Prominent public interest groups criticized AT&T’s plan to buy satellite giant DirectTV in a deal worth about $48.5 billion, calling it an example of out-of-control media consolidation that will do little to benefit consumers.
AT&T’s proposed purchase of DirecTV comes as U.S. broadband leader Comcast is trying to convince federal regulators to let it buy Time Warner Cable in a $45 billion deal. That merger would combine the two largest U.S. cable companies.
“AT&T’s takeover of DirecTV is just the latest attempt at consolidation in a marketplace where consumers are already saddled with lousy service and price hikes,” Delara Derakhshani, policy counsel for Consumers Union, the advocacy arm of Consumer Reports, said in an emailed statement. “The rush is on for some of the biggest industry players to get even bigger, with consumers left on the losing end.”
AT&T will add its five million U-verse television subscribers to DirecTV’s 20 million satellite customers, in a deal that will “redefine the video entertainment industry and create a company able to offer new bundles and deliver content to consumers across multiple screens – mobile devices, TVs, laptops, cars and even airplanes,” AT&T CEO Randall Stephenson said in a statement.
“The captains of our communications industry have clearly run out of ideas,” Craig Aaron, president and CEO of Free Press said in a statement. “Instead of innovating and investing in their networks, companies like AT&T and Comcast are simply buying up the competition.”
Both mergers will face intense scrutiny from the Justice Department, which is charged with ensuring the deal doesn’t violate antitrust laws, and the Federal Communications Commission, which must ensure that the tie-ups don’t harm the public interest.

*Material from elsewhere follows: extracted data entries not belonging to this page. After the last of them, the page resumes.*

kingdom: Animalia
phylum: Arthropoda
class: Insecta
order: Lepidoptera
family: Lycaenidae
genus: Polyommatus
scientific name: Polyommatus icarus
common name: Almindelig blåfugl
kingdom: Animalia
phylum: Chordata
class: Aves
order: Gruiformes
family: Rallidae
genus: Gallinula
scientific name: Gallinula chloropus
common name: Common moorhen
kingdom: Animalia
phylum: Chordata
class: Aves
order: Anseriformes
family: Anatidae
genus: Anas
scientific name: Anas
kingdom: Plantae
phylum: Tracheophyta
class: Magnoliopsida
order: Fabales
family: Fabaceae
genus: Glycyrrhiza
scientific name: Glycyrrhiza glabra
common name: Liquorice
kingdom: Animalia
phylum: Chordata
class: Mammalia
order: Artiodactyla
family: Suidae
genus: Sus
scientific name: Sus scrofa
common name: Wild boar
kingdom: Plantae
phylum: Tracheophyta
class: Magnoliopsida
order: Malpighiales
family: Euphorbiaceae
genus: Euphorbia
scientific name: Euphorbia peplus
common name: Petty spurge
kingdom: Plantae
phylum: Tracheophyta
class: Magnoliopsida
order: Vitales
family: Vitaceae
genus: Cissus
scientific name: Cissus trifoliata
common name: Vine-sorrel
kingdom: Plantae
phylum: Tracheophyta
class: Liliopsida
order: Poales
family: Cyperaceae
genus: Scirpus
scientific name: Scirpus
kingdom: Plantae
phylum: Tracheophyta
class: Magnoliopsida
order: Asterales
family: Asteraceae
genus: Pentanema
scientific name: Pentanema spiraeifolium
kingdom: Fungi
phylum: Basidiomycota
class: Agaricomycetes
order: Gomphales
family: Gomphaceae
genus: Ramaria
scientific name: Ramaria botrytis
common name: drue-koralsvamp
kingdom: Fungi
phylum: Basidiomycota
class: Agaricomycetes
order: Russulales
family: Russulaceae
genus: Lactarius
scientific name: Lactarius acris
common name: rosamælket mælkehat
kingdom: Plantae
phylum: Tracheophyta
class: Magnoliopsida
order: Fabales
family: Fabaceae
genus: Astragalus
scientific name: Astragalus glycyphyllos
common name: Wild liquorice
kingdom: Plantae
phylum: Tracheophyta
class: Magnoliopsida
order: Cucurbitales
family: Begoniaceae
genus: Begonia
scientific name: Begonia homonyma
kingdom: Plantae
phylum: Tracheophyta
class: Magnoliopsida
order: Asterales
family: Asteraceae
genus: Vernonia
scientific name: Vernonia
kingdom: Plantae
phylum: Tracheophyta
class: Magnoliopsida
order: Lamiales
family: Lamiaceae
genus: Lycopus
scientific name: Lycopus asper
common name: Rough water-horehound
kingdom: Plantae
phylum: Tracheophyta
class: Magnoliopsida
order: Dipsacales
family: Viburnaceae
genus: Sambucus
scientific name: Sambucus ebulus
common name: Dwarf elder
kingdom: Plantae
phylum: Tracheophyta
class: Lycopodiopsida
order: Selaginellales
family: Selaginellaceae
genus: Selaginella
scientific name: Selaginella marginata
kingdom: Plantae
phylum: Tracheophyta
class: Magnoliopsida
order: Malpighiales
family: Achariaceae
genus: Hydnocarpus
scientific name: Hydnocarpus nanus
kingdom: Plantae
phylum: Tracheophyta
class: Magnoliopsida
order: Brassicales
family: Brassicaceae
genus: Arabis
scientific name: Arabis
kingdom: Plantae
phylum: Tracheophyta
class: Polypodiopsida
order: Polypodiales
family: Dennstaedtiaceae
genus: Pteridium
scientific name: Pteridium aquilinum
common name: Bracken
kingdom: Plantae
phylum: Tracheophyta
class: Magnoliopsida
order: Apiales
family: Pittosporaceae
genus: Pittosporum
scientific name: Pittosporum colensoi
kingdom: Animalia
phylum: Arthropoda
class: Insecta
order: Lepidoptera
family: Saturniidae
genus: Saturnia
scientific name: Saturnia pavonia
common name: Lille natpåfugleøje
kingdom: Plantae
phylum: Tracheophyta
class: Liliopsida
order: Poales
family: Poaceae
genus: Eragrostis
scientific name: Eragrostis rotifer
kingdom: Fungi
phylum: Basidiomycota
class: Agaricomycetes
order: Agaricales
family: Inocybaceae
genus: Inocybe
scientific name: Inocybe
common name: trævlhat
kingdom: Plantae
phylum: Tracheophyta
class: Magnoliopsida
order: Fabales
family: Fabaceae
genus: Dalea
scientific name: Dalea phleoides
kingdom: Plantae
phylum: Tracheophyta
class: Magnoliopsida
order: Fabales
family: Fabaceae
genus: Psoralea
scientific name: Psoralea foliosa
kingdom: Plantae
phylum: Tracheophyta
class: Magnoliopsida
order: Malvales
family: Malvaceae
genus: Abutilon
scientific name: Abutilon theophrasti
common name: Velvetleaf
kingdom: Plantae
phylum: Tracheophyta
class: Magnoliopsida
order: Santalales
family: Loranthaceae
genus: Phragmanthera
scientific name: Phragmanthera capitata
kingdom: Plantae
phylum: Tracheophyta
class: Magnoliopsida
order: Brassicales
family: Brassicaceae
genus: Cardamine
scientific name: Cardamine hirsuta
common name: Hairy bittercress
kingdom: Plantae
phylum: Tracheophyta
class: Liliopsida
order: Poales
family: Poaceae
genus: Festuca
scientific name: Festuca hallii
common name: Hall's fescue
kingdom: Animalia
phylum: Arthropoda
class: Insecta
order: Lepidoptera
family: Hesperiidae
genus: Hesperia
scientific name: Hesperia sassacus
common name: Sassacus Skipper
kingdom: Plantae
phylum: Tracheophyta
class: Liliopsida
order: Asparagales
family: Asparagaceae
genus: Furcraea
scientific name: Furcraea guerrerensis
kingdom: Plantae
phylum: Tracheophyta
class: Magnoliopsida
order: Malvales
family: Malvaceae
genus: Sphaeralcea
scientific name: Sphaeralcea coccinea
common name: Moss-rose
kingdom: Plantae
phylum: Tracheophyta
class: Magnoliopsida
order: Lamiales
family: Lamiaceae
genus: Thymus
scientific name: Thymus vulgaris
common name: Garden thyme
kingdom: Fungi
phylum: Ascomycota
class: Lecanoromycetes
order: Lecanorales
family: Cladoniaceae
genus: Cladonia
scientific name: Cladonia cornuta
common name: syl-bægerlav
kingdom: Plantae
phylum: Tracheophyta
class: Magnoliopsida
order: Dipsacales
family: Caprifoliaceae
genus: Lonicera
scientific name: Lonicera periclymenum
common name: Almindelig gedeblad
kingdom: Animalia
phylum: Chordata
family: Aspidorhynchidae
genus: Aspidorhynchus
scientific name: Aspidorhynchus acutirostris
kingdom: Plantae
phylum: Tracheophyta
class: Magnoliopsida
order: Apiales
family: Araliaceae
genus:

DirecTV has the second largest pay-TV subscriber base in the country but lacks a competitive broadband Internet offering. AT&T is forging ahead with its own broadband plans but wants DirecTV’s satellite-TV business. “The industry needs more competition, not more mergers,” John Bergmayer, senior staff sttorney at Public Knowledge, said in a statement “The burden is on AT&T and DirecTV to show otherwise.”
Taking a page out of the Comcast-Time Warner Cable playbook, AT&T said it would abide by the FCC’s now-defunct 2010 Open Internet order for three years, in a concession aimed at winning over federal regulators. But that pledge rang hollow for some open Internet supporters.
“I don’t think the open Internet should come with an expiration date,” says Josh Stearns, a veteran public interest advocate. Interestingly, AT&T said it will use the merger to build and enhance high-speed broadband service to 15 million customer locations, in an effort “to be completed within four years after close.”
A combined AT&T-DirecTV would hold a vast swath of wireless spectrum — the public radio signals that make smartphones and tablets work — and would also be better positioned to compete against Comcast, the industry giant.
“AT&T already has overwhelming spectrum holdings relative to most of the wireless industry,” says Bergemeyer. “AT&T will need to explain how this merger wouldn’t harm wireless competition, and how whatever new services it plans to offer by combining with DirecTV would offset any harms to wireless and video competition.”